35. Can actions taken by a patent holder to limit off-label use trigger antitrust liability?

No special restrictions, general rules or prohibitions apply (see questions 18 and 27).

36. When does pricing conduct raise antitrust risks? Can high prices be abusive?

The AMC considers a parallel behaviour as important evidence of antitrust practices when it does not correspond to normal conditions of the market. There is no available AMC practice on this issue in the pharmaceutical sector. Such cases predominantly concern markets for fuel and liquefied natural gas.

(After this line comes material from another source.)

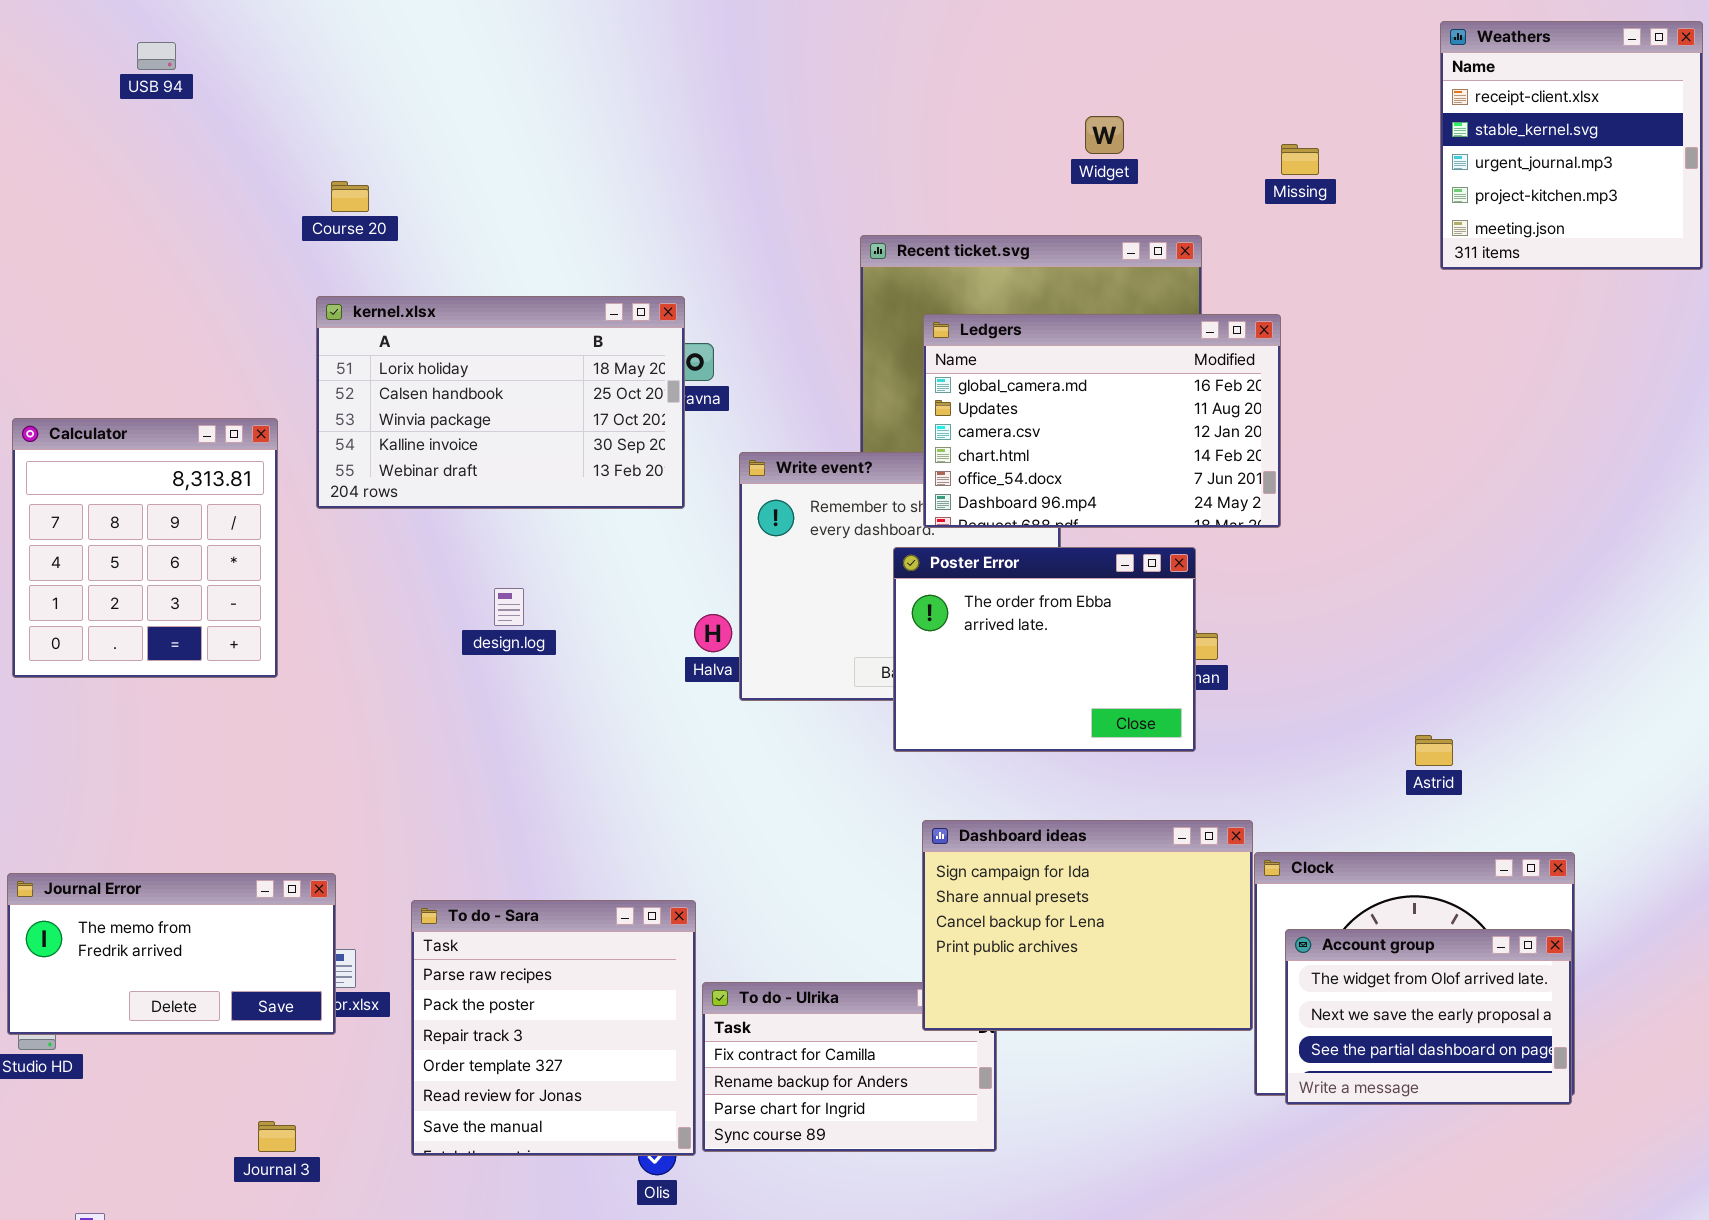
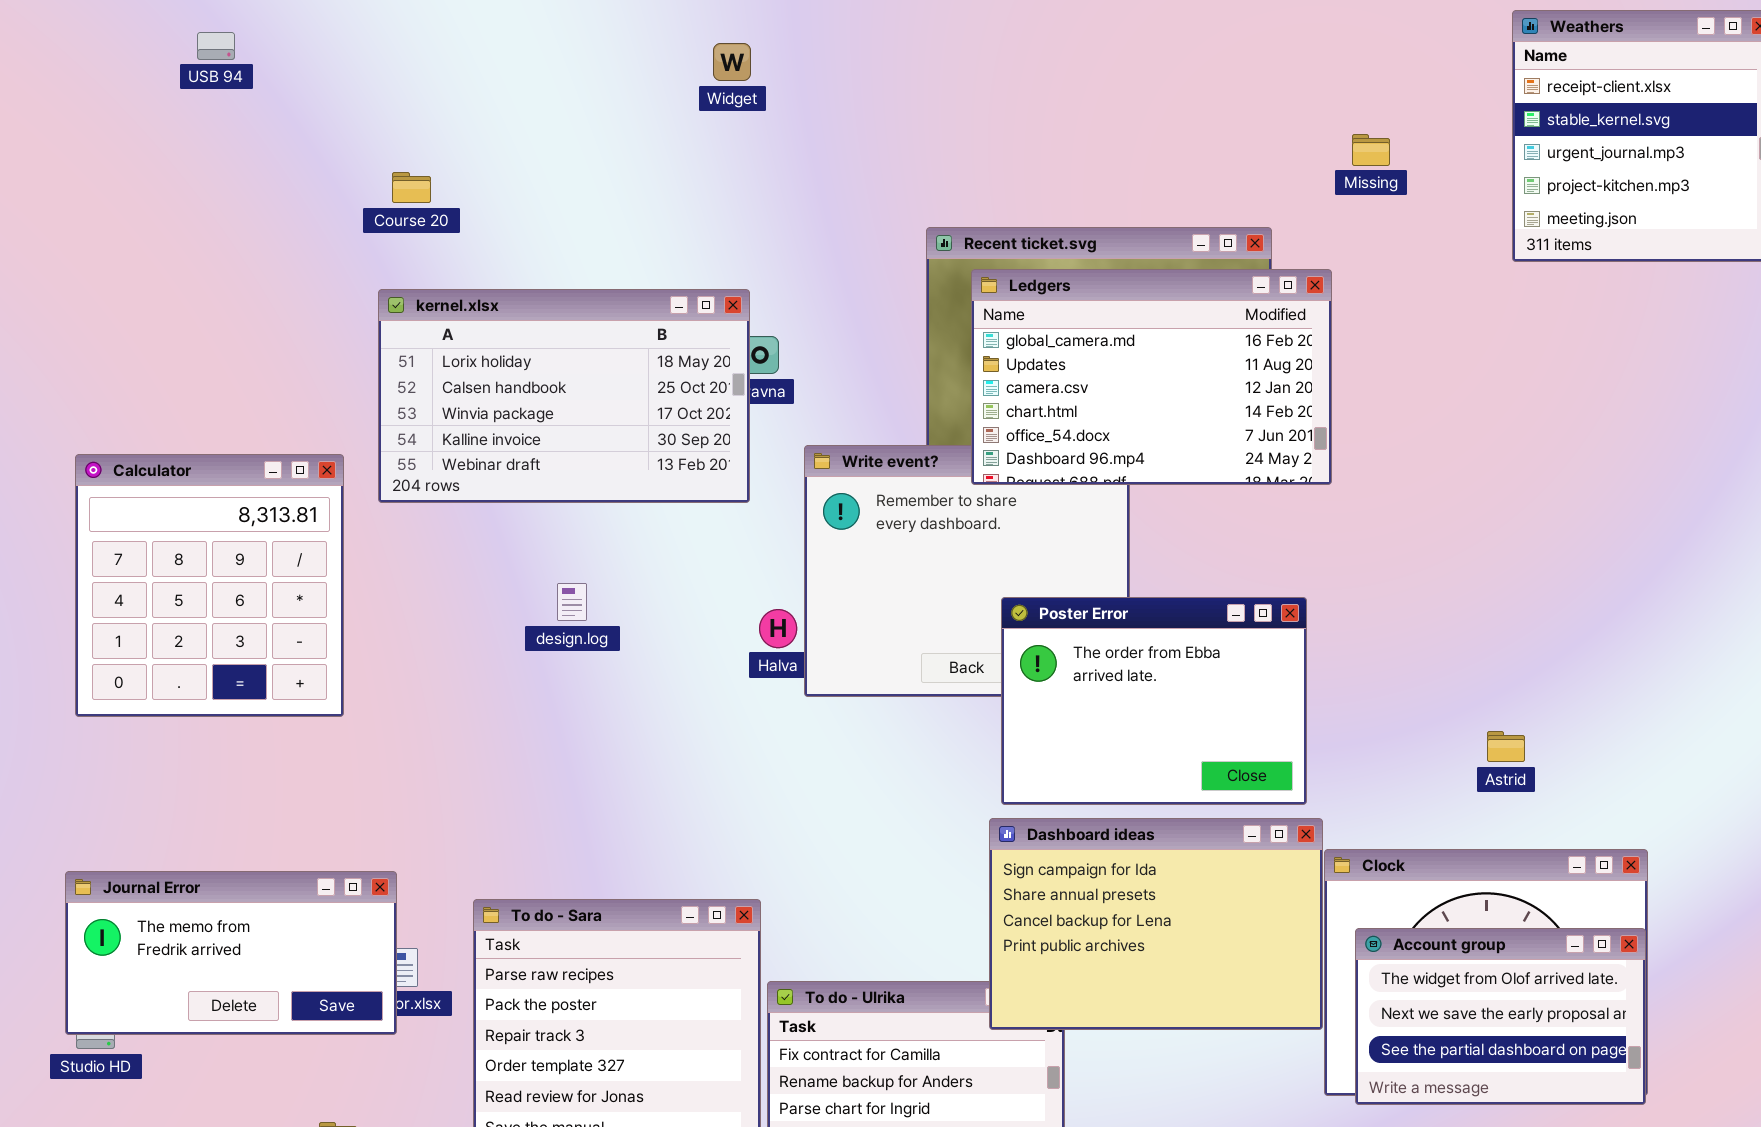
Widget: [1085,116,1124,154] -> [713,43,751,81], moved
Ledgers: [923,314,1281,528] -> [971,269,1332,485], moved
Calculator: [12,418,278,678] -> [75,454,344,717], moved
Poster Error: [893,547,1196,752] -> [1001,597,1307,805], moved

In the most recent cases in the pharmaceutical sector, the AMC fined the undertakings for anticompetitive concerted practices through the overpricing of pharmaceuticals sold through public tenders as compared to other sales channels. More specifically, such entities gave additional discounts to the distributors after winning public procurement tenders. However, the discounts did not decrease the price at which the products were sold as the amounts of the discounts were deducted from future purchases.

Setting prices or conditions that could not have been established in a considerably competitive market environment or applying different prices or conditions to identical agreements without valid justification are considered abuses of a dominant market position. In the analysis of the pricing practices, the authority insisted that, normally, the price is justified from the economic perspective if it includes all related costs and an adequate, for the analysed market, profit level. Price below cost is likely to be considered predatory if the setting of such a price would not have been possible in a highly competitive environment. Setting prices at such a low level with a view to hinder competitors’ access to the market or oust them from the market will increase the likelihood of such a conclusion. Even if this purpose cannot be verified, the AMC will assess whether the prices applied for the period were sufficient for the above outcome to be realised. Exploitative abuses, especially as regards the setting of unjustifiably high prices (excessive pricing), are the most typical violations investigated by the AMC.

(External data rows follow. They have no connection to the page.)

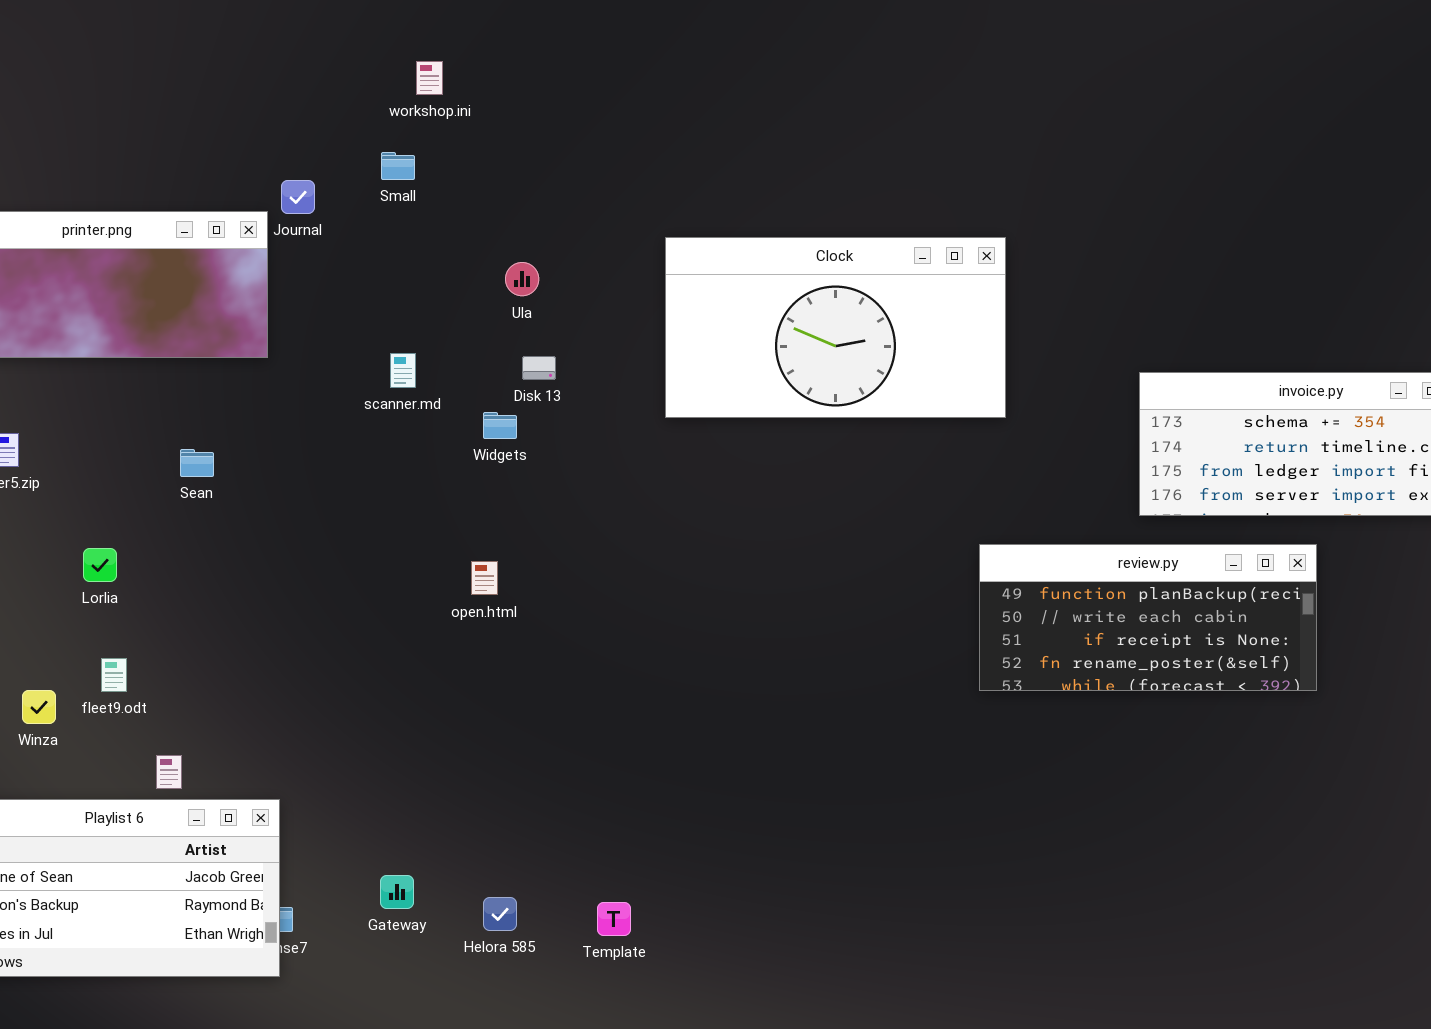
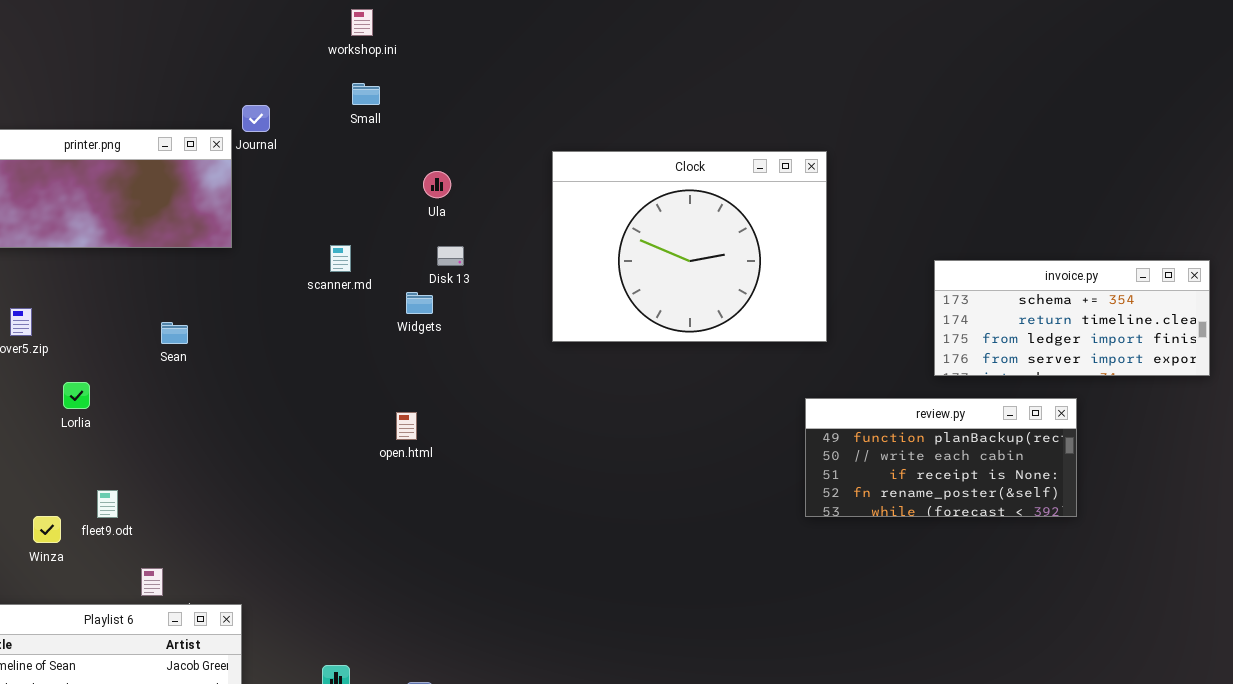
Small: [381,152,415,180] -> [352,83,380,105], moved
Clock: [665,237,1006,418] -> [552,151,827,342], resized
Lorlia: [83,548,117,582] -> [63,382,90,409], moved

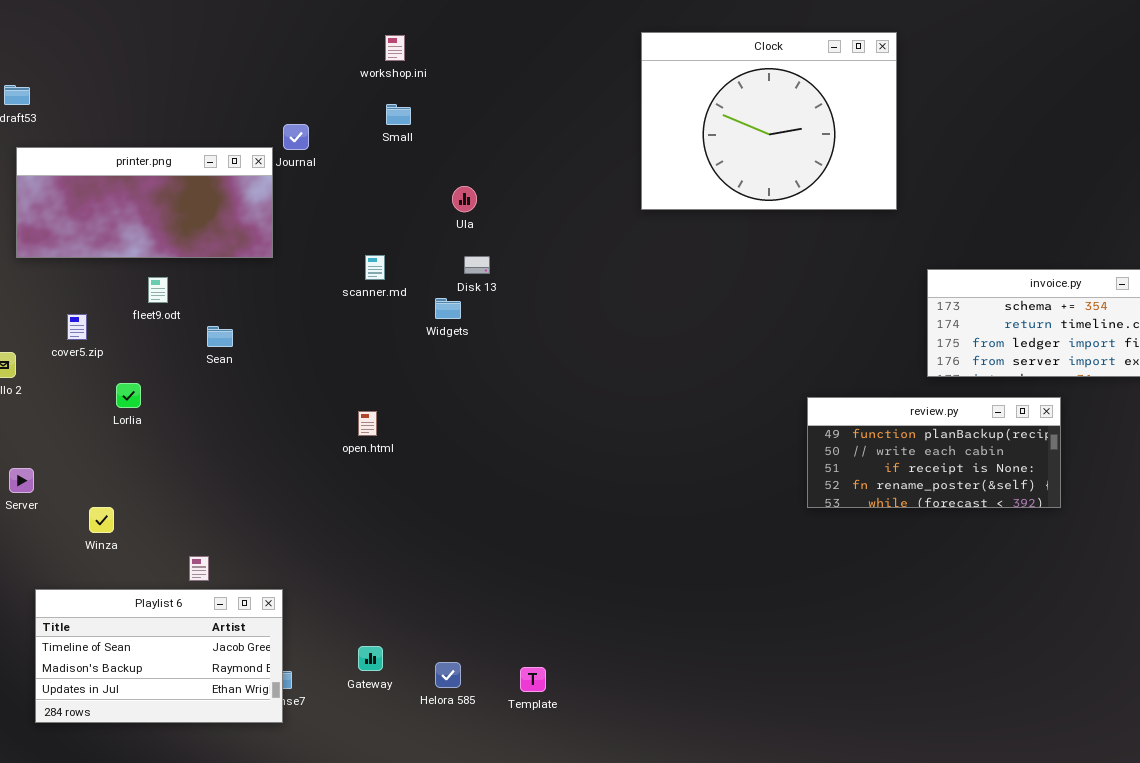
Clock: [552,151,827,342] -> [641,32,897,210], moved
open.html: [396,412,417,440] -> [358,411,377,436], moved
fleet9.odt: [97,490,118,518] -> [148,277,168,303], moved

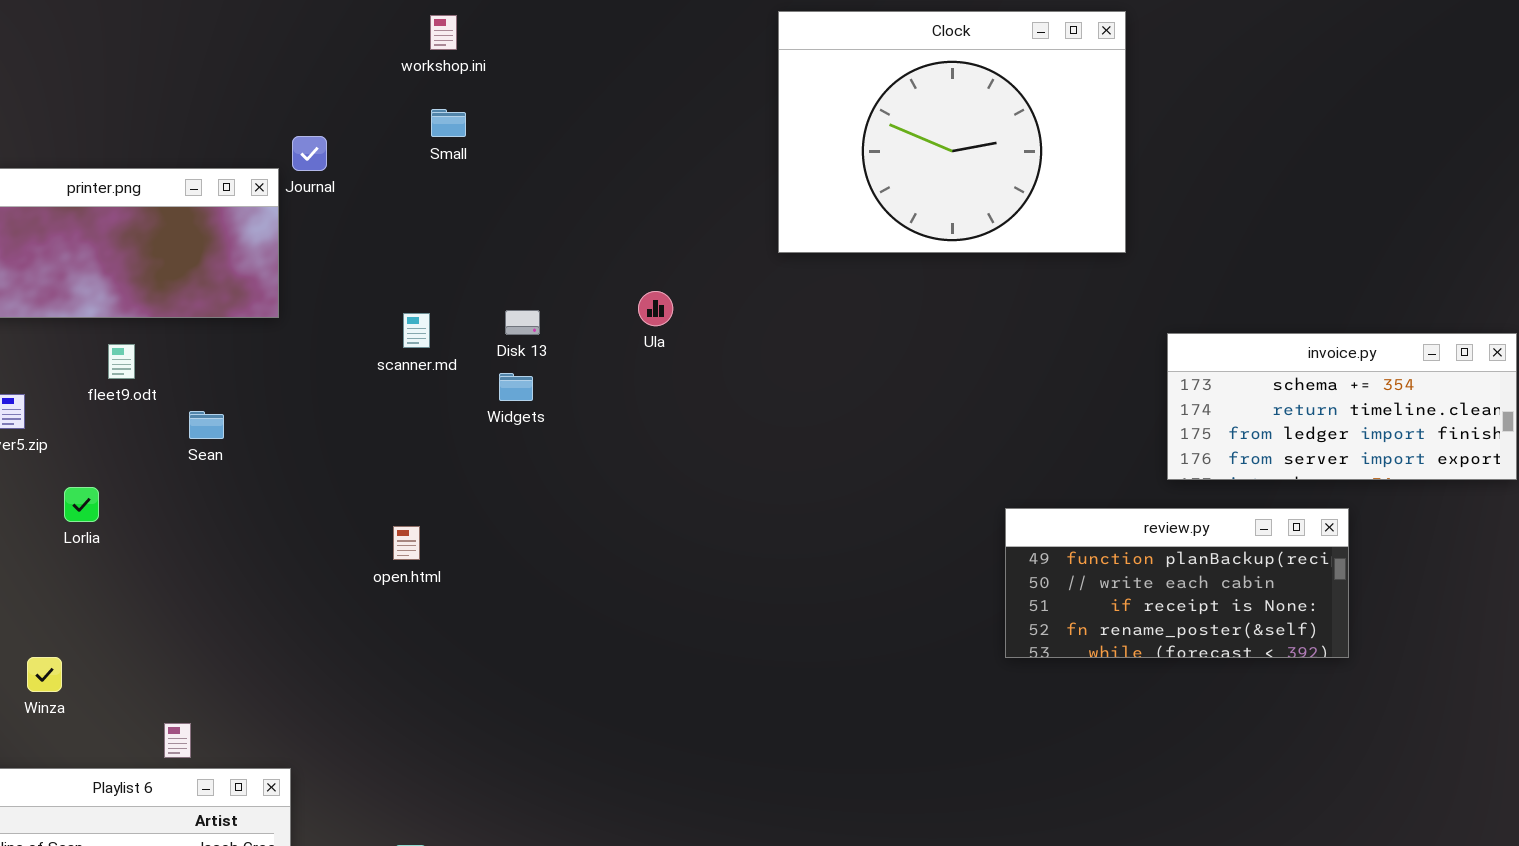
Ula: [452,186,477,212] -> [638,291,673,326], moved
Disk 13: [464,256,490,274] -> [505,310,540,335], moved

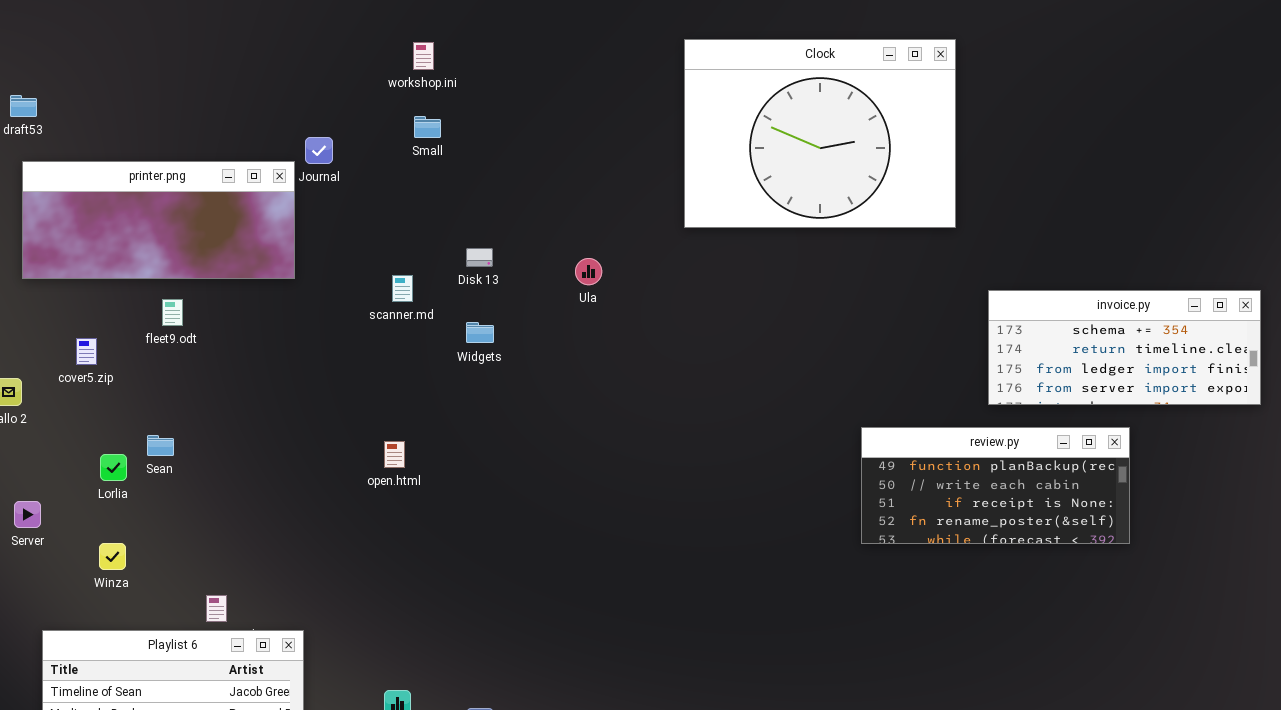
Disk 13: [505,310,540,335] -> [466,248,493,267], moved
Sean: [189,411,224,439] -> [147,435,174,456], moved
Lorlia: [64,487,99,522] -> [100,454,127,481], moved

Pursuant to the Competition Law, the general test applies: whether the analysed price would have been possible in a highly competitive environment.

37. To what extent can the specific features of the pharmaceutical sector provide an objective justification for conduct that would otherwise infringe antitrust rules?

There are no specific rules, but various efficiencies are more likely to be accepted by the AMC as justification than in other industries.

38. Has national enforcement activity in relation to life-cycle management and settlement agreements with generics increased following the EU Sector Inquiry?

Not applicable.

Updates and trends

Current proposals for antitrust regulation and enforcement in the pharmaceutical sector include the following.

Adoption of the guidelines on the assessment of non-horizontal mergers

In mid-December 2017, the AMC shared the draft guidelines on the assessment of non-horizontal mergers looking for public opinion on the draft.

The draft document covers vertical and conglomerate mergers and envisages the review process to be followed by the AMC in assessing such mergers with the criteria for defining relevant product and geographical markets, as well as evaluating the impact of a merger on the competition. Generally, the draft document incorporates the relevant provisions of the Guidelines on the assessment of non-horizontal mergers, issued by the EU Commission.

Market definition methodology

At the end of 2017, the AMC published the draft methodology of market definition developed in accordance with EU legislation. The draft methodology outlines the approach to relevant market definition (including antitrust violation) and would be the starting point in any investigations into potential infringements.

If the proposed draft methodology is adopted, the hypothetical monopolist testing and the method of indicators of price flexibility of demand will be applied alongside the existing analysis of the interchangeability of goods.